Exercise:
Starting at the first line of the data, please print exactly those lines through the one that holds "the guest unix user", omitting every picture.

[Dataset entries]
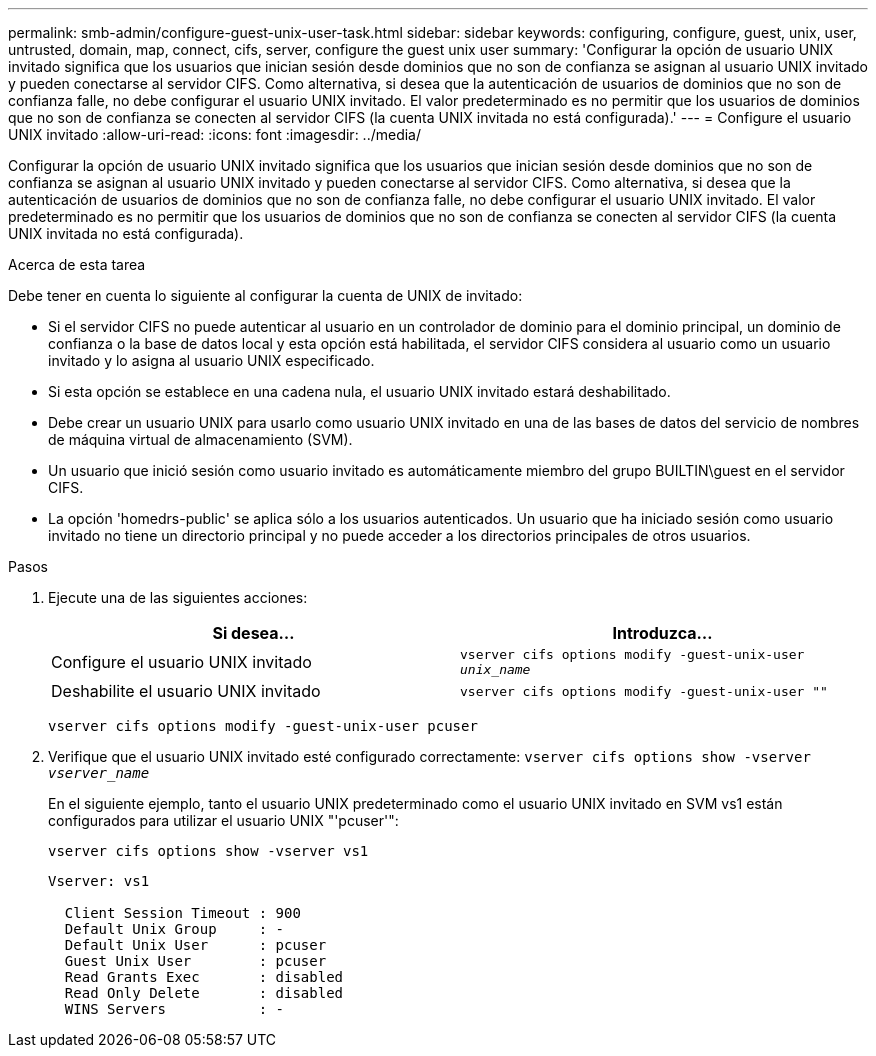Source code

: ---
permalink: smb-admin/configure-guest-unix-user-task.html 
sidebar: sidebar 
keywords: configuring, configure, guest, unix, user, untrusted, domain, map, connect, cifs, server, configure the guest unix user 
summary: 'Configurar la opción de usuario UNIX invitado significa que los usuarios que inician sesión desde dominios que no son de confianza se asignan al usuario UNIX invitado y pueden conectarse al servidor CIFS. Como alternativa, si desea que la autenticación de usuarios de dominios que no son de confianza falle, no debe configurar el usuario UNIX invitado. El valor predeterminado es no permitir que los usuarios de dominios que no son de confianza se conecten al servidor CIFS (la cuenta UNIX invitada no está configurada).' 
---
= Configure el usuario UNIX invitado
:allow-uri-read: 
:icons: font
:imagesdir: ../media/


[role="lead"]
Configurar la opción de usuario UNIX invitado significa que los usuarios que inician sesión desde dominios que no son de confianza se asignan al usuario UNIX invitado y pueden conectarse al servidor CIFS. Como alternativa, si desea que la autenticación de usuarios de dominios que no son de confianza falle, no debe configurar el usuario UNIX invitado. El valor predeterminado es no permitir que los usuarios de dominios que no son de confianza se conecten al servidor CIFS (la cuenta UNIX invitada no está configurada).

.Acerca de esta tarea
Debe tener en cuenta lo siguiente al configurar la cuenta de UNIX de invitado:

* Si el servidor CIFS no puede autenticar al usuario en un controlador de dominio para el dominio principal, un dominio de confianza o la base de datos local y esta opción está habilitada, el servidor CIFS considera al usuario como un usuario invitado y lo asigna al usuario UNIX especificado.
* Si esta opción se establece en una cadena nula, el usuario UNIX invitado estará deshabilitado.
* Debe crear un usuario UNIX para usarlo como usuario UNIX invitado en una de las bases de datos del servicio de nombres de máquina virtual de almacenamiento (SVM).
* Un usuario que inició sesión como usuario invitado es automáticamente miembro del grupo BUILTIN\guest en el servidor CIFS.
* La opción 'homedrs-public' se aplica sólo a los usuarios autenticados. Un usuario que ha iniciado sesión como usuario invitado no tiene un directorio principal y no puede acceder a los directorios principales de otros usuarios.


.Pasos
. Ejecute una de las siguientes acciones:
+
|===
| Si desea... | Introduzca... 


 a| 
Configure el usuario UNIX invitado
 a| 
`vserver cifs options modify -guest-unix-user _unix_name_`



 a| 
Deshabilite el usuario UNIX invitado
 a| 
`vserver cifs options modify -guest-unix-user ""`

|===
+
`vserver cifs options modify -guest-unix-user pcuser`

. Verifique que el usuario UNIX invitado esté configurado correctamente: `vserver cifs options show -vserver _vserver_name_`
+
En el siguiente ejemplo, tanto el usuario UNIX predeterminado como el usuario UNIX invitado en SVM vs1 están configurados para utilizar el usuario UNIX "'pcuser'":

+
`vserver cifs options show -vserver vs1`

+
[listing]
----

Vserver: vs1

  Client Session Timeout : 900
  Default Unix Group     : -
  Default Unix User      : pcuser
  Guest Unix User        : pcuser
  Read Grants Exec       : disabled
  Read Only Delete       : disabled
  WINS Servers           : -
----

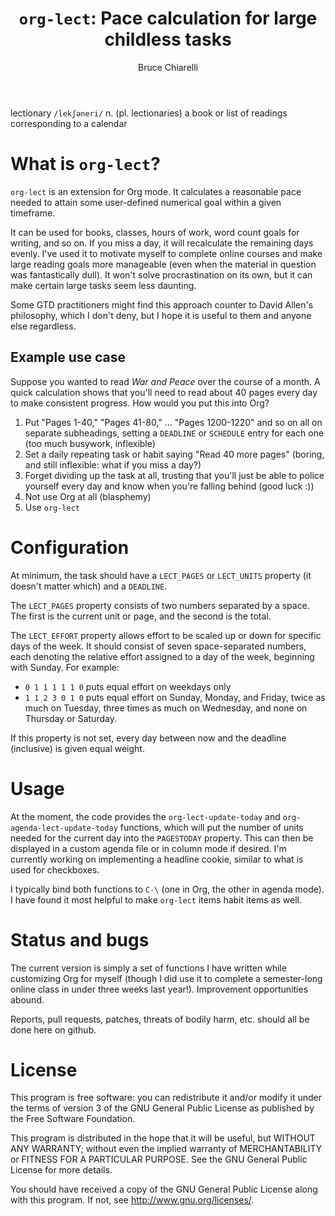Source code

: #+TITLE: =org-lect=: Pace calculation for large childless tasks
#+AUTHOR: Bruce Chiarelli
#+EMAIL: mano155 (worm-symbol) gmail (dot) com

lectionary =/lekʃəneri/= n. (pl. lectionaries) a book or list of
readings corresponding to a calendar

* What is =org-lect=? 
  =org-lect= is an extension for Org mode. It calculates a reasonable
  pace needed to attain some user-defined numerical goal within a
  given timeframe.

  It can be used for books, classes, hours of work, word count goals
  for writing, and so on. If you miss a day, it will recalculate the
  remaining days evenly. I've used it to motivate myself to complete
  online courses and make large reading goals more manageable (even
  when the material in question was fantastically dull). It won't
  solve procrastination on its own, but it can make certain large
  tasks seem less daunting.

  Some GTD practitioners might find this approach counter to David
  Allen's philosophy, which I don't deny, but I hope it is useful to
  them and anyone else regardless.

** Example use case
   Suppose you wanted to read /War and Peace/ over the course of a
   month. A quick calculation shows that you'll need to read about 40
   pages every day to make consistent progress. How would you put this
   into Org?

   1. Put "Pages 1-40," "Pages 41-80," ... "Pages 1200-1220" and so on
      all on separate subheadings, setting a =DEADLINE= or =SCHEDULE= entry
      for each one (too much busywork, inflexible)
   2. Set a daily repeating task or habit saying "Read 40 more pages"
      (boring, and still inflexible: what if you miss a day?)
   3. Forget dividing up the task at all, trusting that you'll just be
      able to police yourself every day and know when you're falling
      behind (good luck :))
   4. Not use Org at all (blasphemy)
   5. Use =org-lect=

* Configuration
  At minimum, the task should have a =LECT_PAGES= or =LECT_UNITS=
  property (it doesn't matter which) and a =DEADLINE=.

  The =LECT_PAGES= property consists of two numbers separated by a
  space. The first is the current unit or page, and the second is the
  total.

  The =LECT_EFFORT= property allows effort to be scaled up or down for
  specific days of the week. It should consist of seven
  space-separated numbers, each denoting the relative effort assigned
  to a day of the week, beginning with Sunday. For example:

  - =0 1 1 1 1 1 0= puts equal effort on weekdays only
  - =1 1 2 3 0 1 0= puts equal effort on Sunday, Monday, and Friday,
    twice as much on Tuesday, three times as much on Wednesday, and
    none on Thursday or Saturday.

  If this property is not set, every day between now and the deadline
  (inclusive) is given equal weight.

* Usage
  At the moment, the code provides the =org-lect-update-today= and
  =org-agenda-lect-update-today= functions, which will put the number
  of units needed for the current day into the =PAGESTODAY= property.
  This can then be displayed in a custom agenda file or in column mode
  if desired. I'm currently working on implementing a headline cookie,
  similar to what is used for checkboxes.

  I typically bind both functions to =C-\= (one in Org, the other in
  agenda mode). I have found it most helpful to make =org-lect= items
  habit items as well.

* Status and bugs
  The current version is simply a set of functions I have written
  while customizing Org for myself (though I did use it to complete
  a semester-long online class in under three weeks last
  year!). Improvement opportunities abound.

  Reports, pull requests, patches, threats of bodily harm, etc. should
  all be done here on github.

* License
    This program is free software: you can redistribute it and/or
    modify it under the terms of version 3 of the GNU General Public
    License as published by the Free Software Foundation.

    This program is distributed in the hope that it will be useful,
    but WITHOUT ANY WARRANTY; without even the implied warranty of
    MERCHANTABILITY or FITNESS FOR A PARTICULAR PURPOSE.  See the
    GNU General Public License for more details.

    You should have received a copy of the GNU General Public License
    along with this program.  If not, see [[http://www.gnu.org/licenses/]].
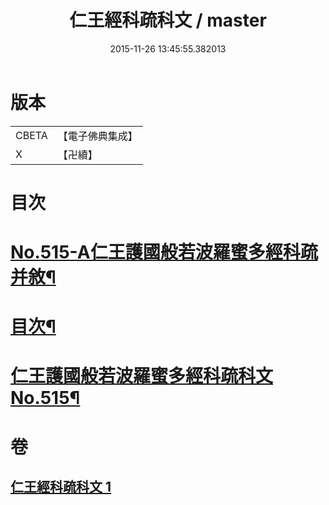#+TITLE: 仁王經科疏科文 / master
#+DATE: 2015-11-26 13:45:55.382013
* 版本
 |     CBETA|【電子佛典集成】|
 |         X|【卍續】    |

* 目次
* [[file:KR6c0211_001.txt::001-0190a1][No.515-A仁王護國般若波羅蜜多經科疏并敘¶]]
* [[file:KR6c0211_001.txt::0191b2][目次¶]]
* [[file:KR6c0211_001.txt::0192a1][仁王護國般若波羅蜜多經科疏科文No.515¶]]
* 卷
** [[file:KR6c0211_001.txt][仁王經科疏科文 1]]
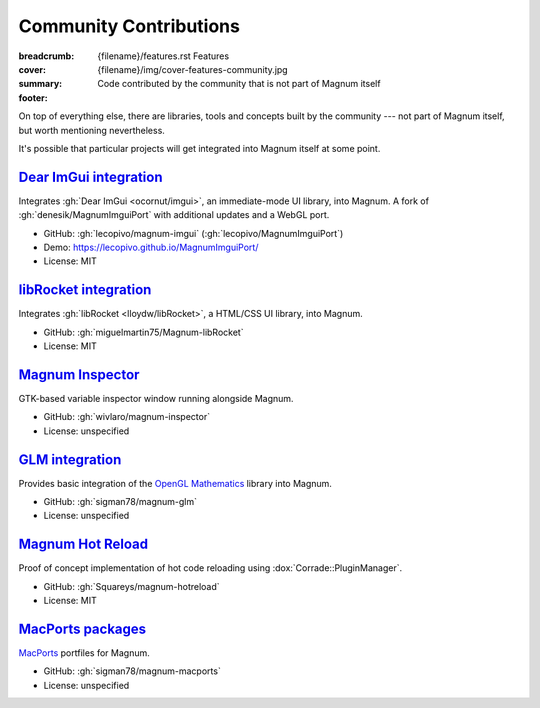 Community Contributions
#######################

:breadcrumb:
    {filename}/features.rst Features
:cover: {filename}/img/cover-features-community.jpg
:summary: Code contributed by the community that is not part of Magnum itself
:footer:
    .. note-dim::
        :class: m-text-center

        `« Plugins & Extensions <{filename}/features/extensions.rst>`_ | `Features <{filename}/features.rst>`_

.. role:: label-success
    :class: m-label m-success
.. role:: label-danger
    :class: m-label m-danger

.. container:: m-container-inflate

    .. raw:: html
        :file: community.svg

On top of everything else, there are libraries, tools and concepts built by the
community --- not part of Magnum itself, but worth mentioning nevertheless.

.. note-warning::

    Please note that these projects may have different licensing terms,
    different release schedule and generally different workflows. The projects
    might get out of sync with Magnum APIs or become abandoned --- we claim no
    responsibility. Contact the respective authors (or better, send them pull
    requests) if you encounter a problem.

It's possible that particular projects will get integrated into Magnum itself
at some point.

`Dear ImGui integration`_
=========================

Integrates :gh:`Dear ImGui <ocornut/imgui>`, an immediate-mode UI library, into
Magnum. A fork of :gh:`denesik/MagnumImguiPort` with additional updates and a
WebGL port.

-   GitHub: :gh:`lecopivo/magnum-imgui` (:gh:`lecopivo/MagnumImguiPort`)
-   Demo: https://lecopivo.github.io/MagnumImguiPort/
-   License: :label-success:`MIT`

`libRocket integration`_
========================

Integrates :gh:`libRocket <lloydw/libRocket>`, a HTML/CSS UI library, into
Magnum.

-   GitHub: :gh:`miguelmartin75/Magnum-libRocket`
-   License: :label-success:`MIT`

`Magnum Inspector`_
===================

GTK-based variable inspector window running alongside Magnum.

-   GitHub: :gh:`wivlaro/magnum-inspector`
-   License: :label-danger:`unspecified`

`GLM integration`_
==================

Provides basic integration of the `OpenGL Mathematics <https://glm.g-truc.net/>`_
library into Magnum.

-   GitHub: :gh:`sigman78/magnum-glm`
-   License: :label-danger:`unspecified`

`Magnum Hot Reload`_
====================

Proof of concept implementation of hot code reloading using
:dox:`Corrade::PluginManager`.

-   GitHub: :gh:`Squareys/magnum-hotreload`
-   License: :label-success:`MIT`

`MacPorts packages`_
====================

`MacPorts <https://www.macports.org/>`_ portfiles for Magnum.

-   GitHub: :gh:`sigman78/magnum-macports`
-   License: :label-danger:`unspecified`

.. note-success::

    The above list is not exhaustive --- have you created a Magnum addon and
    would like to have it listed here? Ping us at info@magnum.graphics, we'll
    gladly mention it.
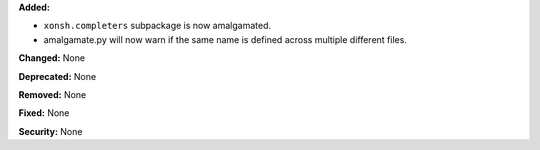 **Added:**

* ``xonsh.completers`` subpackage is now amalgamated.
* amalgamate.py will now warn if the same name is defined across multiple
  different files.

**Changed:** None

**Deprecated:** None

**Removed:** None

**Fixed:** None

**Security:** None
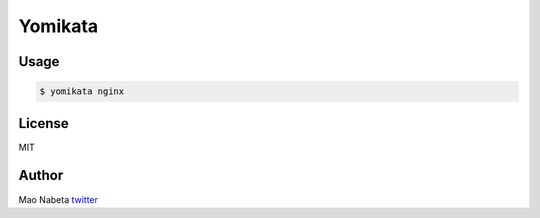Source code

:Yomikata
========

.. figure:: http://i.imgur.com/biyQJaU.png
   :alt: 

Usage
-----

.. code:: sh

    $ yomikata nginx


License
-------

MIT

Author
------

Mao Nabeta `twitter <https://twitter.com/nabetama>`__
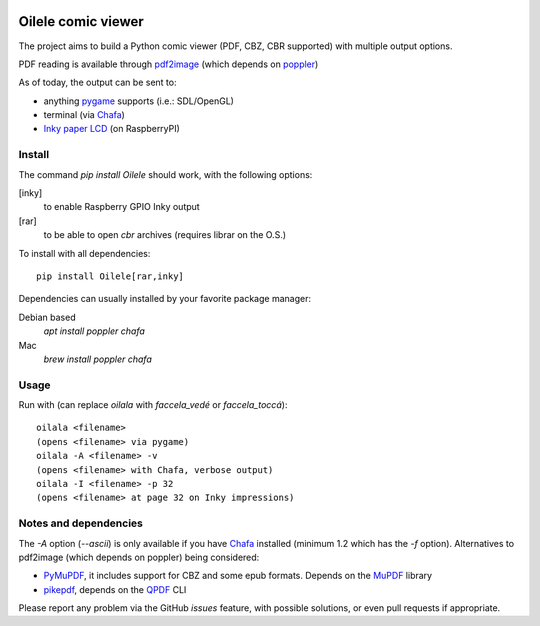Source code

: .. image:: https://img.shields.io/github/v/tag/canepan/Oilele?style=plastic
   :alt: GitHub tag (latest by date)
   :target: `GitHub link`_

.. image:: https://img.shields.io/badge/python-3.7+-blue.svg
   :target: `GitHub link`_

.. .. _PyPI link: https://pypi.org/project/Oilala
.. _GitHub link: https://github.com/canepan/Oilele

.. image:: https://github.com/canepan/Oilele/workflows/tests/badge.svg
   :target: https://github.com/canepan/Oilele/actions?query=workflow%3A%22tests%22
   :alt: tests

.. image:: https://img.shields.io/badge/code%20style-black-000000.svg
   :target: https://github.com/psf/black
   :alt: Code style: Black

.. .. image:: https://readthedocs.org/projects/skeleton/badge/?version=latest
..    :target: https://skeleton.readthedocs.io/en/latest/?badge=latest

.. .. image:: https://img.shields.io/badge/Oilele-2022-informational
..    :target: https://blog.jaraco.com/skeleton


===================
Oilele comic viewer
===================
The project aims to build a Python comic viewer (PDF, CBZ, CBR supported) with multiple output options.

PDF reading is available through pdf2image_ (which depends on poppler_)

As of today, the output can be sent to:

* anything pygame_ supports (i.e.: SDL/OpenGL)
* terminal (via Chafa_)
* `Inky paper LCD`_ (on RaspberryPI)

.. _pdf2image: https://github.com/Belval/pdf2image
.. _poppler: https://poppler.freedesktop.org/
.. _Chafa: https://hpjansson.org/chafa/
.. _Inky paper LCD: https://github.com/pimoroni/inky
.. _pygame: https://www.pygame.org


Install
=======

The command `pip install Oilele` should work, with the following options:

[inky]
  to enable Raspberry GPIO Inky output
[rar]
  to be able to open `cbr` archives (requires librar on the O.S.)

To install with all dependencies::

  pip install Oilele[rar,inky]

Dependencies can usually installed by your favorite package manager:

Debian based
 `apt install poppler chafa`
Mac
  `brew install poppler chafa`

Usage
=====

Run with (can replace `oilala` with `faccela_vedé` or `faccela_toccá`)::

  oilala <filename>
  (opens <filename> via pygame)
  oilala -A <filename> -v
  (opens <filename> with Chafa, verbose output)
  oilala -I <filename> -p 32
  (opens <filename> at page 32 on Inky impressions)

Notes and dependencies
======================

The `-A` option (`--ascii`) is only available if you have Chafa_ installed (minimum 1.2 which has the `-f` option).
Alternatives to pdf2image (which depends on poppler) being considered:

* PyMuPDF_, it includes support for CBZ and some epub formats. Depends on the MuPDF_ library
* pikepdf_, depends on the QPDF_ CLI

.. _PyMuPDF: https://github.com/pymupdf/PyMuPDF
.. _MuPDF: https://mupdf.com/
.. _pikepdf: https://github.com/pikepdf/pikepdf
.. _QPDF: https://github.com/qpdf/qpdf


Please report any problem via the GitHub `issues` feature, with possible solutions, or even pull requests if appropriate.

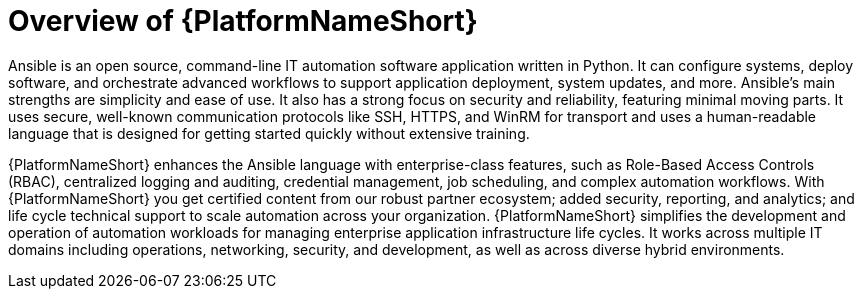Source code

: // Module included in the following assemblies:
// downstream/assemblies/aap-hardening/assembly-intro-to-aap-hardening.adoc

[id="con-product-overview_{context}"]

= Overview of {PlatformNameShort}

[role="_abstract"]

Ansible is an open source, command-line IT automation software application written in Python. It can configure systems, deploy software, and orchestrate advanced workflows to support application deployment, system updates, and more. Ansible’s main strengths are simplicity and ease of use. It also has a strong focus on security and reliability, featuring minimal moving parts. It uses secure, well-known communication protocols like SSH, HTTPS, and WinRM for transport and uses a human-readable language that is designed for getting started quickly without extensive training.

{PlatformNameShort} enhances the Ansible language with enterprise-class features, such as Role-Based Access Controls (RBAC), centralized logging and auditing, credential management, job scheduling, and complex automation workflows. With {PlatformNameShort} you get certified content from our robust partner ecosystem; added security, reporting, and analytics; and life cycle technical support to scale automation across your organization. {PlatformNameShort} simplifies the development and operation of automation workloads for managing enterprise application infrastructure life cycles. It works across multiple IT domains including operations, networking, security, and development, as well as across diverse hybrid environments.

Answer space:
Source code

: ---
permalink: smb-admin/configure-guest-unix-user-task.html 
sidebar: sidebar 
keywords: configuring, configure, guest, unix, user, untrusted, domain, map, connect, cifs, server, configure the guest unix user 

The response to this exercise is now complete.